The autonomous territorial system and its linguistic aspect in the form of social bilingualism and linguistic normalization are perceived as disruptive centrifugal forces. In contrast, the Spanish nation as a political subject with authentic legitimacy and the State institutions as an administrative body are the face and the cross of nativist and authoritarian principles, respectively. Spaniards are configured as social actors based on a common culture and language; meanwhile, the State is the guarantor of the indissoluble unity of the nation, so its hegemonic function consists of coercively penalizing any attempt to revitalize minoritized languages using legitimized frameworks that hide the repressive nature of these actions.

What place do Spanish languages other than Spanish occupy in Vox’s discourse? This party often refers to the respect and protection of the linguistic wealth of Spain, so plurality is seen as positive and does not contradict the principle of national unity. However, an in-depth analysis reveals that this tolerance is only contemplated as long as these languages do not intercede in the spaces hegemonized by Spanish or in its sociolinguistic vitality. The stronghold of the minoritized languages is their optional character in education, the legalization of active ignorance of them, and their non-interference in public spheres. Therefore, they are conceived as folkloric elements without any real capacity to serve as communication tools in prestigious contexts.

This ideology is reinforced by bringing up the link between language and economics. The internationality of Spanish is an opportunity for use and benefit that exceeds the limits of Spain. Thus, a double opposition is built: in Spain, Spanish is the common language in the face of regional linguistic particularisms that hinder communication and the reinforcement of a homogenizing idea of the nation; transcending the borders of Spain, Spanish is the shared language of several countries and, therefore, serves as a door to the international scene, since the other Spanish languages lack prominence.
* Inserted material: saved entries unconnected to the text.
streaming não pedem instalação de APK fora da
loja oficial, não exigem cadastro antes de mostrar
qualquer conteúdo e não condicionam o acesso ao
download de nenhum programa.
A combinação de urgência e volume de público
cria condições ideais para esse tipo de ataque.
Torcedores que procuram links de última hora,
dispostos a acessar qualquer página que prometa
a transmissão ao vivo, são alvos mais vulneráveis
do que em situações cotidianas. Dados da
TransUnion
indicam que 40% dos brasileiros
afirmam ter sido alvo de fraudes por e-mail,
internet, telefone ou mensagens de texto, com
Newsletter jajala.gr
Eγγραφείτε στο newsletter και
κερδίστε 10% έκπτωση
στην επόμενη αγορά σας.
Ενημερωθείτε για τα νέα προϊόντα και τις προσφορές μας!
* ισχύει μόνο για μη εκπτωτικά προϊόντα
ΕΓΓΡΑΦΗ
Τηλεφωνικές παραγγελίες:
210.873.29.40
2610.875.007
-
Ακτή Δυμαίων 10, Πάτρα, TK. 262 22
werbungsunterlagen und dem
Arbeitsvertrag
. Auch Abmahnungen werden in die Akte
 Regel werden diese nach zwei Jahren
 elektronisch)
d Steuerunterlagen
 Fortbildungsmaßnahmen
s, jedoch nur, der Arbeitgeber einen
The liberal agenda of Vox commercializes the language, so it needs to control the educational system to reconceptualize people as competitors and consumers. The intense concern in Vox’s discourse regarding education in Spanish is consistent with this dynamic.
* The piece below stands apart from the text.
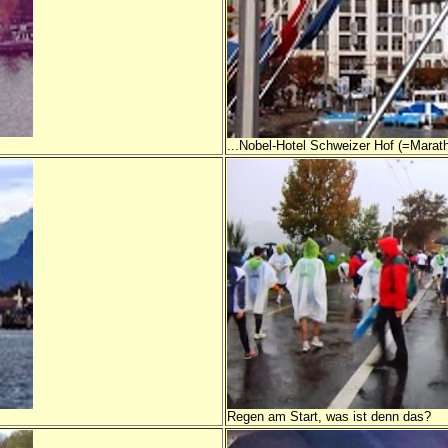
...Nobel-Hotel Schweizer Hof (=Mara
Regen am Start, was ist denn das?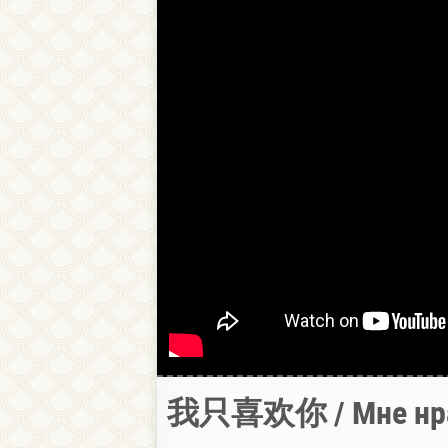
我只喜欢你 / Мне нрав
In short, we can draw three general conclusions. In the first place, the organic and media treatment of the party reinforces the nativist and authoritarian thesis that corroborates its position on the radical right wing. The language ideologies analyzed here are consistent with these approaches. Secondly, the controversy raised by certain language policy measures in the bilingual AACC fuels an often bitter ideological conflict that serves as the basis for Vox to emphasize the imposing nature of language normalization processes versus the halo of neutrality and common sense that enshrine Spanish as a common language. Thirdly, this party aligns itself de jure with the constitutional order when it expresses respect for linguistic diversity and plurality, but at a deeper level, a de facto ideology emerges to strongly reject measures for the protection and promotion of minoritized languages.